California 'house of horrors': Footage shows kids leaving as neighbor recalls family's 'filthy' former home

Security camera footage showing the Turpin family children walking out of the California "house of horrors" surfaced following the shackled kids' dramatic rescue last week.

The footage, which shows the children being led one-by-one into a van in the driveway, appears to have been obtained and broadcast first by ABC News.

Similar footage in a CBS News report last week, captured from a neighbor’s camera, showed David and Louise Turpin being led out of the Perris home by authorities.

The children left the property – where they were shackled for up to several months at a time, according to prosecutors – 45 minutes later, the station added.

A Texas resident who lived near the family’s Rio Vista home in the early 2000s told the Los Angeles Times he walked through a trailer on the property after it foreclosed and found a “rancid” scene that was “waist-deep in filth.

“There were dead dogs and cats in there,” Ricky Vinyard said.

Vinyard added the family rarely left the four-bedroom, two-bath home, situated on 36 acres at the end of a dirt road, and David Turpin would sometimes stand in the driveway shooting cans with a pistol.

He also noticed one Christmas the couple bought eight new children’s bicycles, but they were left outside, weren't used and became discolored from the sun.

The Los Angeles Times reported police were called to the home in 2001 when a child was bitten by a dog and Vinyard’s uncle summoned authorities again a year later after three of the Turpin’s pigs got loose.

Louise Anna Turpin, far left, with attorney Jeff Moore, second from left, and her husband David Allen Turpin, listen to attorney, David Macher, as they appear in court for their arraignment in Riverside, Calif., Thursday, Jan. 18, 2018. The parents of 13 siblings who were allegedly held in captivity in their family's Southern California home were charged Thursday with committing years of torture and abuse that left their children malnourished, undersized and with cognitive impairments. (Frederic J. Brown/Pool Photo via AP)

Louise and David Turpin appear in court for their arraignment in Riverside, Calif.
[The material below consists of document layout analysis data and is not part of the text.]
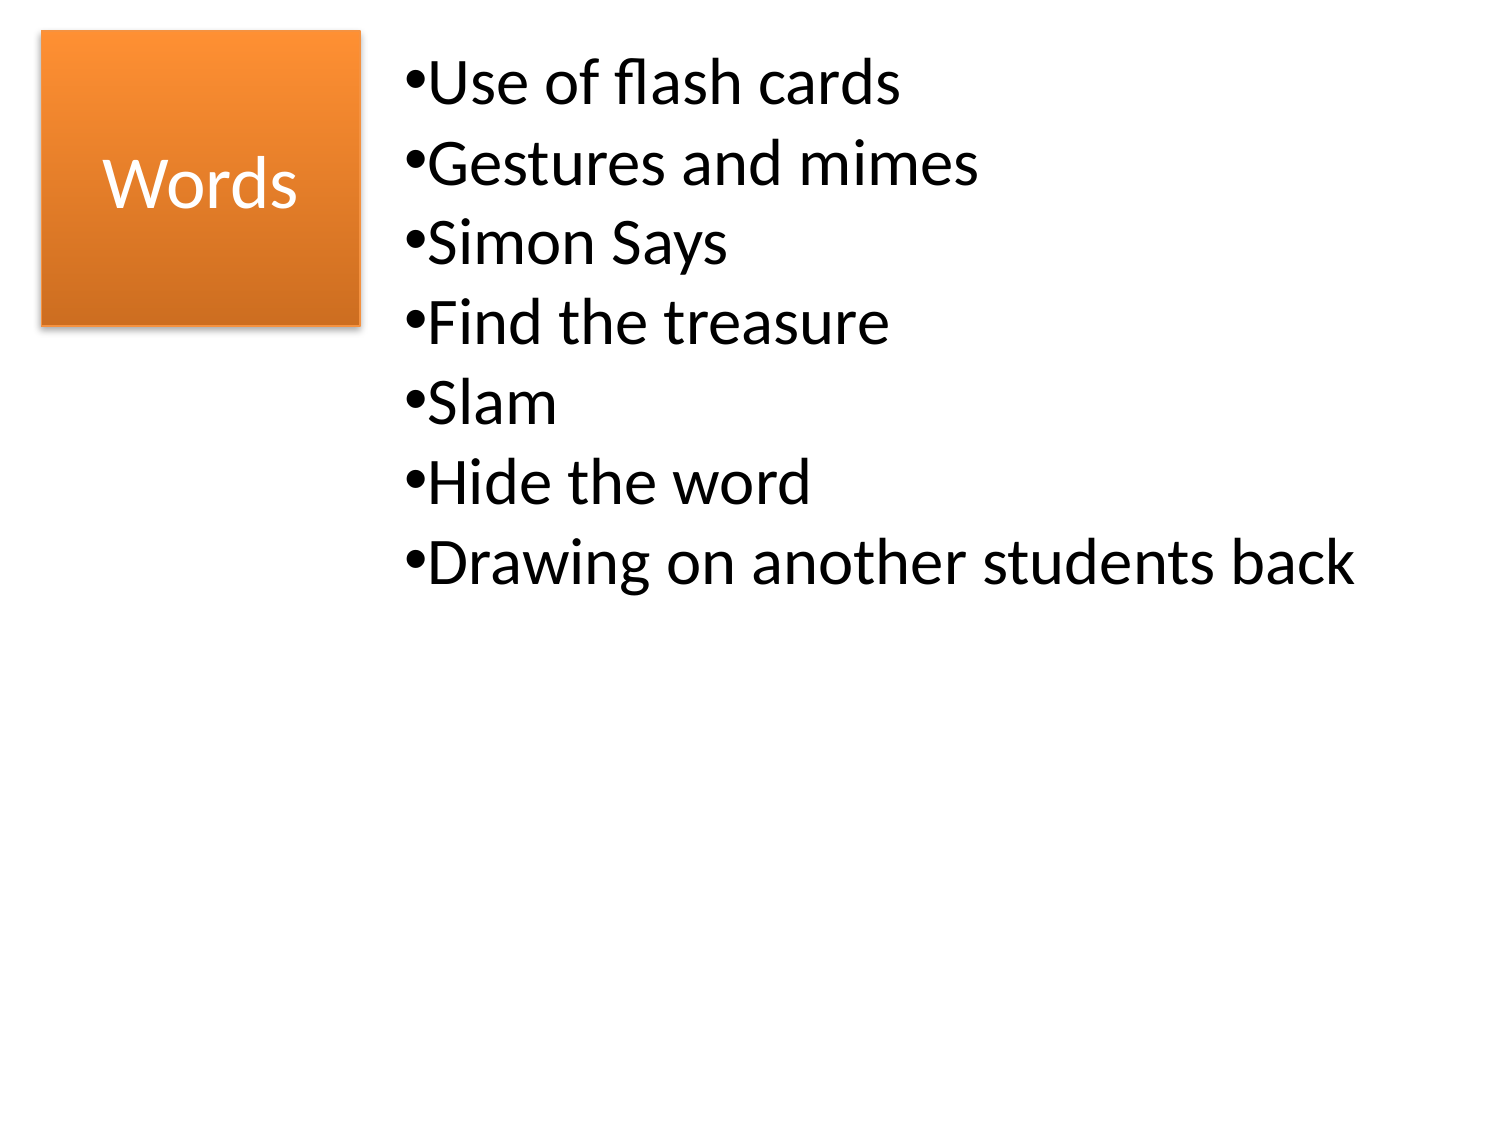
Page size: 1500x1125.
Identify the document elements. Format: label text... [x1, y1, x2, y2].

text_box Words [41, 30, 361, 327]
text_box Use of flash cards Gestures and mimes Simon Says Find the treasure Slam Hide the word Drawing on another students back [389, 30, 1372, 846]
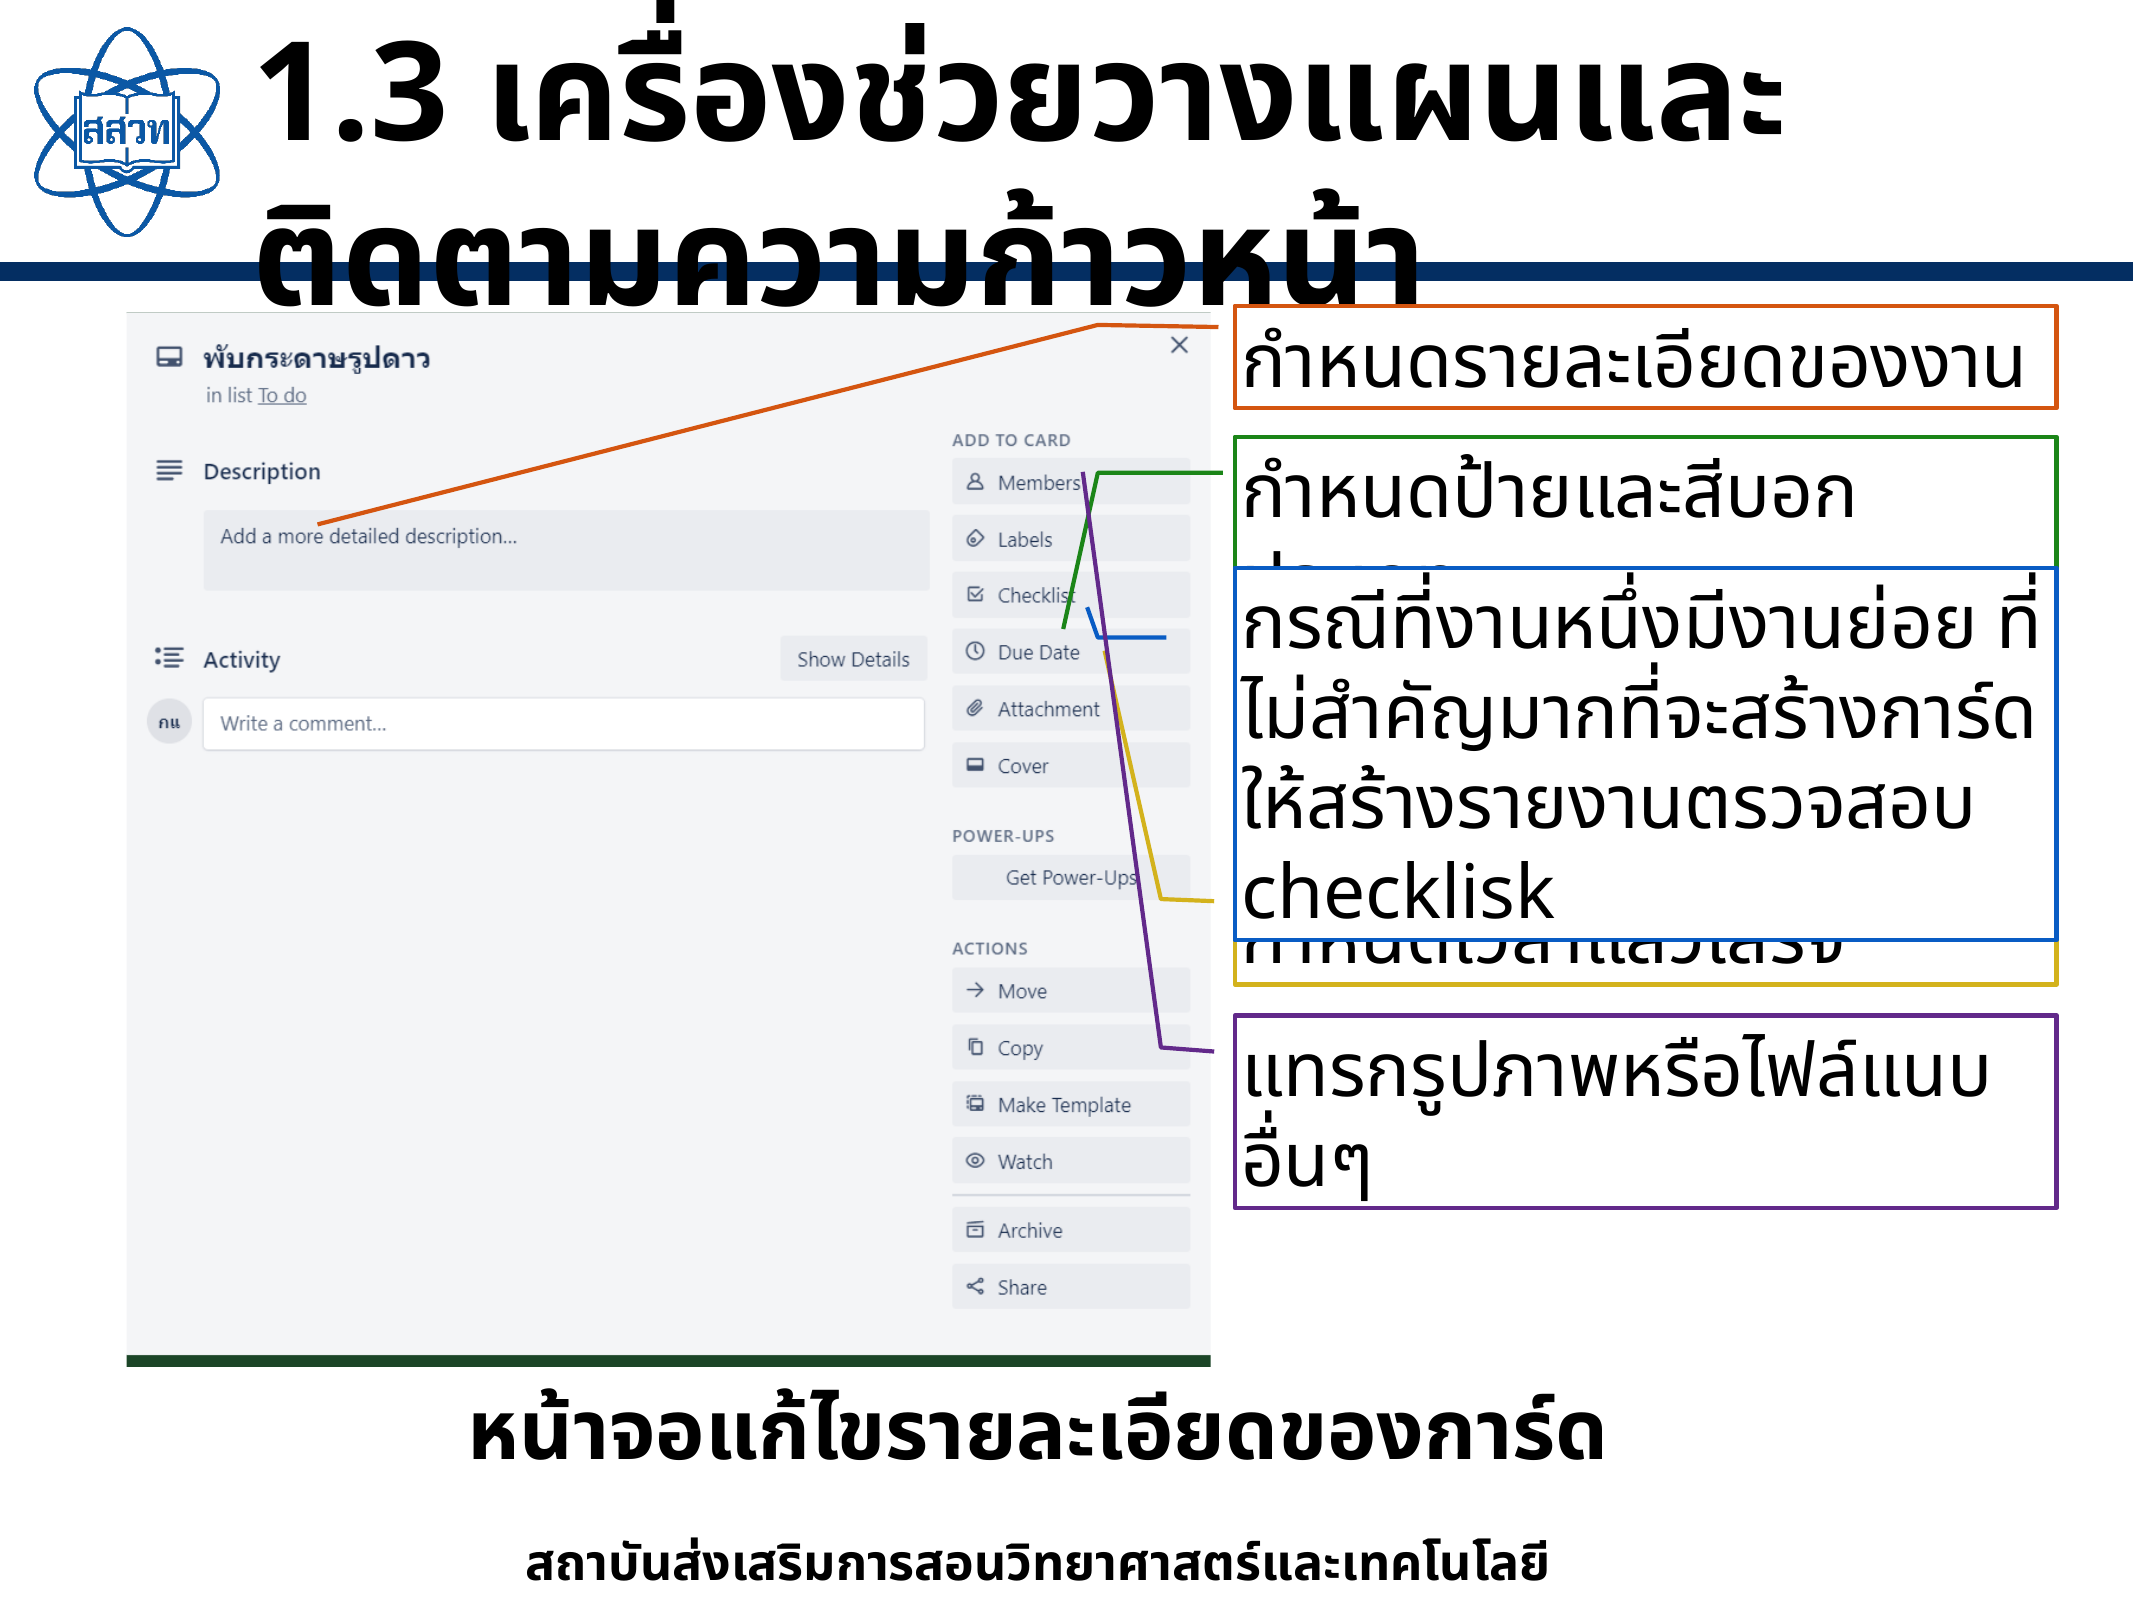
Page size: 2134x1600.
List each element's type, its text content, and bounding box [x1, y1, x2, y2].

text_box กำหนดป้ายและสีบอกประเภท [1233, 435, 2059, 566]
text_box กำหนดรายละเอียดของงาน [1233, 304, 2059, 410]
picture [33, 27, 220, 237]
text_box แทรกรูปภาพหรือไฟล์แนบอื่นๆ [1233, 1013, 2059, 1210]
picture [126, 312, 1211, 1368]
text_box กำหนดเวลาแล้วเสร็จ [1233, 942, 2059, 987]
text_box 1.3 เครื่องช่วยวางแผนและติดตามความก้าวหน้า [244, 274, 2082, 342]
text_box หน้าจอแก้ไขรายละเอียดของการ์ด [459, 1367, 1617, 1485]
text_box สถาบันส่งเสริมการสอนวิทยาศาสตร์และเทคโนโลยี [74, 1522, 2002, 1589]
text_box กรณีที่งานหนึ่งมีงานย่อย ที่ไม่สำคัญมากที่จะสร้างการ์ด ให้สร้างรายงานตรวจสอบ checklisk [1233, 566, 2059, 942]
text_box 1.3 เครื่องช่วยวางแผนและติดตามความก้าวหน้า [244, 0, 2082, 269]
They both entered not guilty pleas on all counts.  (AP)

Vinyard said he and his wife considered reporting the couple to police, but decided against it because he “didn't want to have the repercussions with them” -- and Turpin was armed.
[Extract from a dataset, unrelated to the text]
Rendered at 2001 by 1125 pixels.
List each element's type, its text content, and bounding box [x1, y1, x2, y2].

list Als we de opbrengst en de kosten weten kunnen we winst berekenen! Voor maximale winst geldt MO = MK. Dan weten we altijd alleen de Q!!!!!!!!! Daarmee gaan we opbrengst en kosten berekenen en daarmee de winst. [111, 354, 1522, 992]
"I feel really guilty we didn't," he told the newspaper.

Billy Baldwin, who bought the Turpin’s Rio Vista home with his mother a year after it foreclosed, said the bathroom floor was rotted through and one Polaroid photo left inside showed a bed with a metal rail and a rope attached to it.

Vinyard said he found two Chihuahuas that apparently survived after the family left by eating feces from soiled diapers, the Los Angeles Times reported.

He added that inside the home, the living room – also littered with feces -- appeared to be set up like a classroom with small desks and a chalkboard, and everything inside “had locks on it.

"There wasn't a place in that house that wasn't filthy,” he said.

Louise Turpin, 49, and David Turpin, 57, entered not guilty pleas on all counts after appearing in court Thursday in Riverside, Calif. They were both ordered held on $12 million bail.

If convicted on all charges they face -- which include torture, child abuse, false imprisonment, dependent adult abuse and a lewd act on a child under age 14 -- they each face sentences of 94 years to life in prison, District Attorney Michael Hestrin said. The couple's next court date is Feb. 23.